Texte extrait —
====

Persécutions Religieuses en Algérie, Faut-il Séparer La Religion du Politique ?

L’US Commission on International Religious Freedom (USCIRF) est une commission indépendante et bipartite du gouvernement fédéral américain, dédiée à la défense du droit universel à la liberté de religion ou de conviction à l’étranger. Cet organisme examine les faits et les circonstances des violations de la liberté de religion et fait des recommandations politiques au président, au secrétaire d’État et au Congrès.

Principale voix de la liberté religieuse internationale, le rapport annuel de l’USCIRF est utilisé par les États-Unis et par de nombreux gouvernements pour comprendre, pays par pays, le statut de la liberté de religion dans le monde.

Récemment, l’USCIRF a introduit l’Algérie dans son rapport annuel 2020 et a demandé à l’inscrire sur la liste de surveillance spéciale des pays qui violent la liberté religieuse dans le monde.

====

Extrait des données —
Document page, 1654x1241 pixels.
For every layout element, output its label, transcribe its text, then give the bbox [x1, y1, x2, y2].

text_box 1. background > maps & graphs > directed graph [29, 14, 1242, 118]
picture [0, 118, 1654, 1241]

====

Objectif —
Répondez brièvement à ces questions sur le texte extrait :
(a) À qui l'USCIRF fait-elle des recommandations politiques ?
(b) Qui utilise le rapport annuel de l'USCIRF ?
(c) Dans quel rapport annuel l'USCIRF a-t-elle introduit l'Algérie ?

Résultat —
(a) Au président, au secrétaire d'État et au Congrès.
(b) Les États-Unis et de nombreux gouvernements.
(c) Dans son rapport annuel 2020.